Print the whole listing below exactly, skipping every picture.

## COLLECTED MATERIAL
■ ■ ■ ■ ■

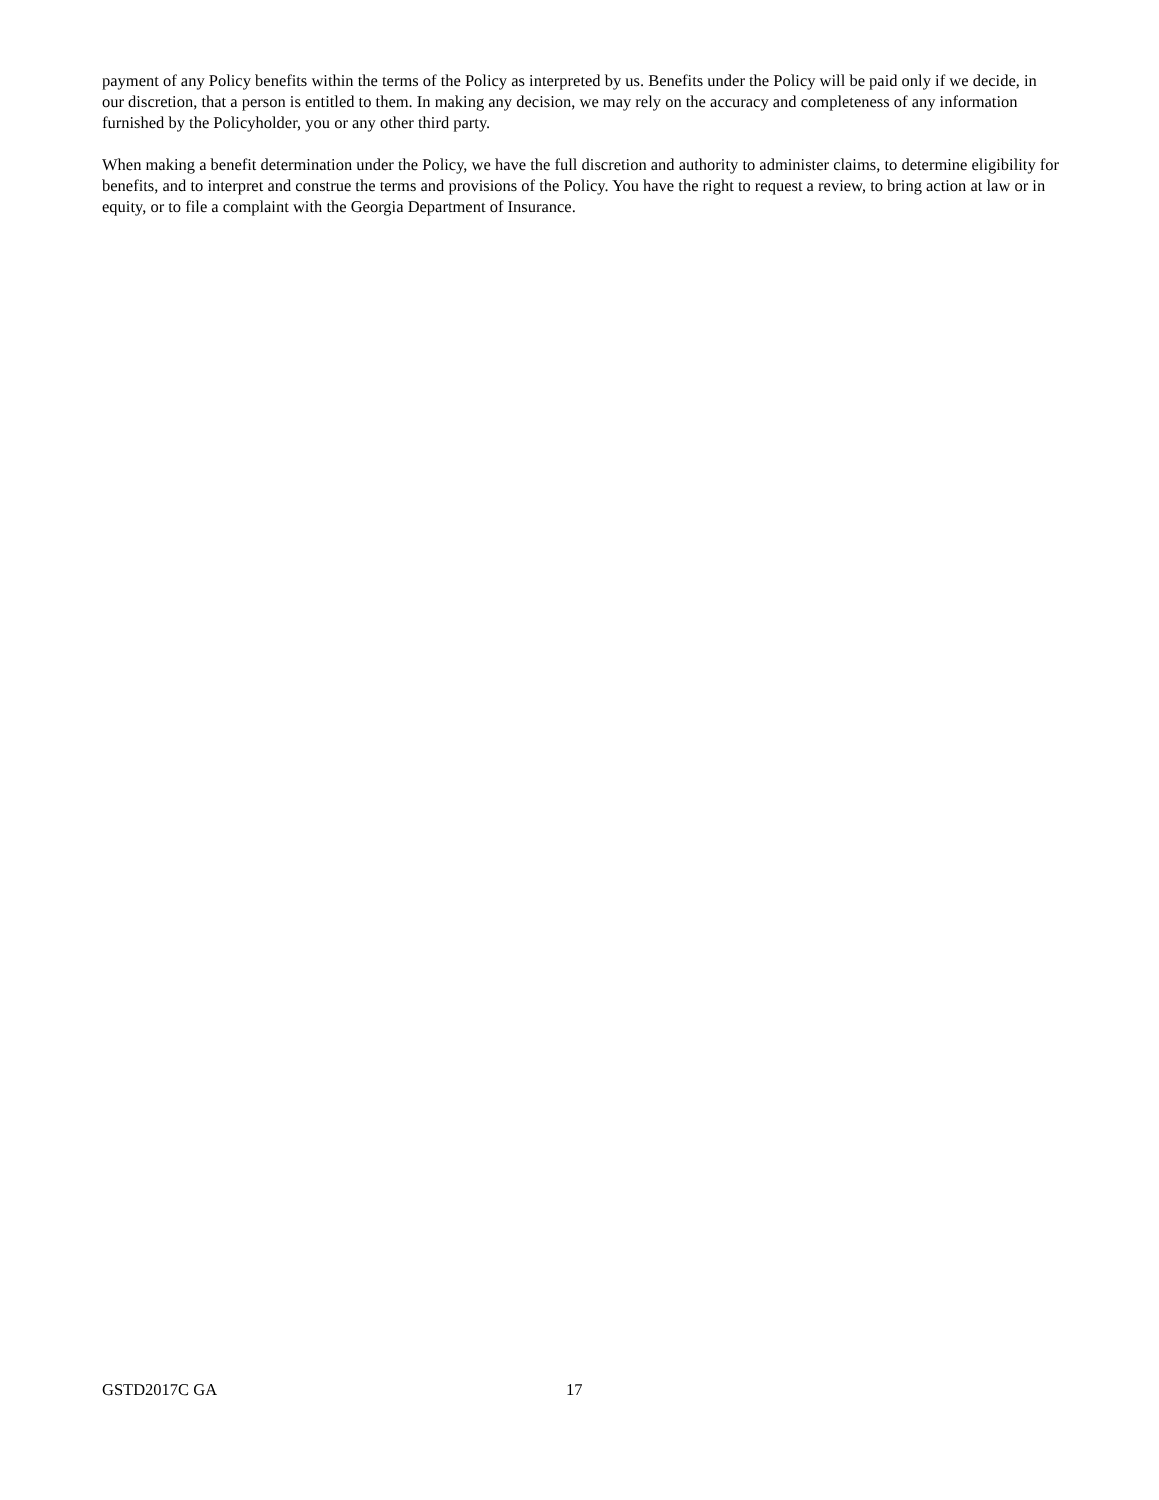payment of any Policy benefits within the terms of the Policy as interpreted by us. Benefits under the Policy will be paid only if we decide, in our discretion, that a person is entitled to them. In making any decision, we may rely on the accuracy and completeness of any information furnished by the Policyholder, you or any other third party.
When making a benefit determination under the Policy, we have the full discretion and authority to administer claims, to determine eligibility for benefits, and to interpret and construe the terms and provisions of the Policy. You have the right to request a review, to bring action at law or in equity, or to file a complaint with the Georgia Department of Insurance.
GSTD2017C GA 17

■ ■ ■ ■ ■

## SOLUTION TO THE EXERCISE
payment of any Policy benefits within the terms of the Policy as interpreted by us. Benefits under the Policy will be paid only if we decide, in our discretion, that a person is entitled to them. In making any decision, we may rely on the accuracy and completeness of any information furnished by the Policyholder, you or any other third party.
When making a benefit determination under the Policy, we have the full discretion and authority to administer claims, to determine eligibility for benefits, and to interpret and construe the terms and provisions of the Policy. You have the right to request a review, to bring action at law or in equity, or to file a complaint with the Georgia Department of Insurance.
GSTD2017C GA 17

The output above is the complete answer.